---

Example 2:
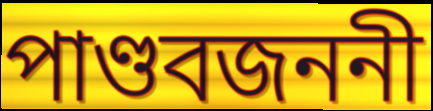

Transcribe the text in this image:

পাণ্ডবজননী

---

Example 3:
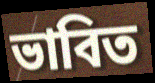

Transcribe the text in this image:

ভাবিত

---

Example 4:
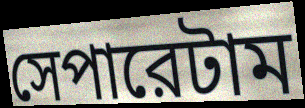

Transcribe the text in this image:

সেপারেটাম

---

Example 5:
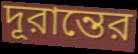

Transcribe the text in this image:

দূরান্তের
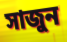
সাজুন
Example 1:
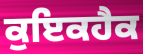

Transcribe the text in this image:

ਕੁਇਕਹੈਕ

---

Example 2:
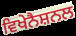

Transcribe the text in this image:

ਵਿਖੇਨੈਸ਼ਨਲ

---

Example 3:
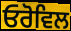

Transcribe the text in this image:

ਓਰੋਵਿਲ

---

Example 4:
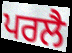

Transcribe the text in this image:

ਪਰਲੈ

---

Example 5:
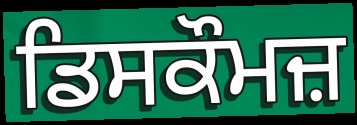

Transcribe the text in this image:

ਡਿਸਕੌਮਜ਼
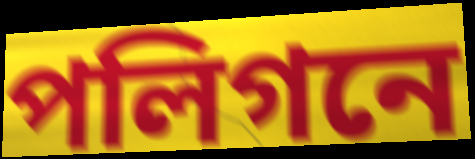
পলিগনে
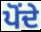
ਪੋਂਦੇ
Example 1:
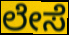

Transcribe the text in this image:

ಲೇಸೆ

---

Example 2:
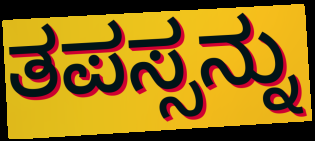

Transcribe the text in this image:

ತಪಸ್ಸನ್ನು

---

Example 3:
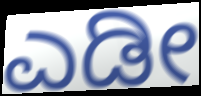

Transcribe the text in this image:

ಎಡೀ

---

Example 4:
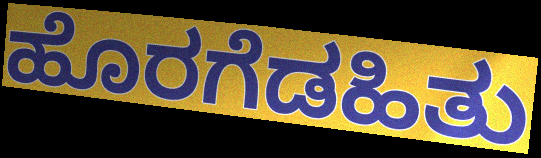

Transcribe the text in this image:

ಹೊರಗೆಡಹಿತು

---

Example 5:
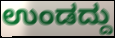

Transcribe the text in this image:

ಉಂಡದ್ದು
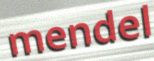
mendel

[TRY IT]: Could the material above be given again in full and exactly, with its pictures left out?

[TASK ANSWER]:
---

Example 2:

Transcribe the text in this image:

পাণ্ডবজননী

---

Example 3:

Transcribe the text in this image:

ভাবিত

---

Example 4:

Transcribe the text in this image:

সেপারেটাম

---

Example 5:

Transcribe the text in this image:

দূরান্তের
সাজুন
Example 1:

Transcribe the text in this image:

ਕੁਇਕਹੈਕ

---

Example 2:

Transcribe the text in this image:

ਵਿਖੇਨੈਸ਼ਨਲ

---

Example 3:

Transcribe the text in this image:

ਓਰੋਵਿਲ

---

Example 4:

Transcribe the text in this image:

ਪਰਲੈ

---

Example 5:

Transcribe the text in this image:

ਡਿਸਕੌਮਜ਼
পলিগনে
ਪੋਂਦੇ
Example 1:

Transcribe the text in this image:

ಲೇಸೆ

---

Example 2:

Transcribe the text in this image:

ತಪಸ್ಸನ್ನು

---

Example 3:

Transcribe the text in this image:

ಎಡೀ

---

Example 4:

Transcribe the text in this image:

ಹೊರಗೆಡಹಿತು

---

Example 5:

Transcribe the text in this image:

ಉಂಡದ್ದು
mendel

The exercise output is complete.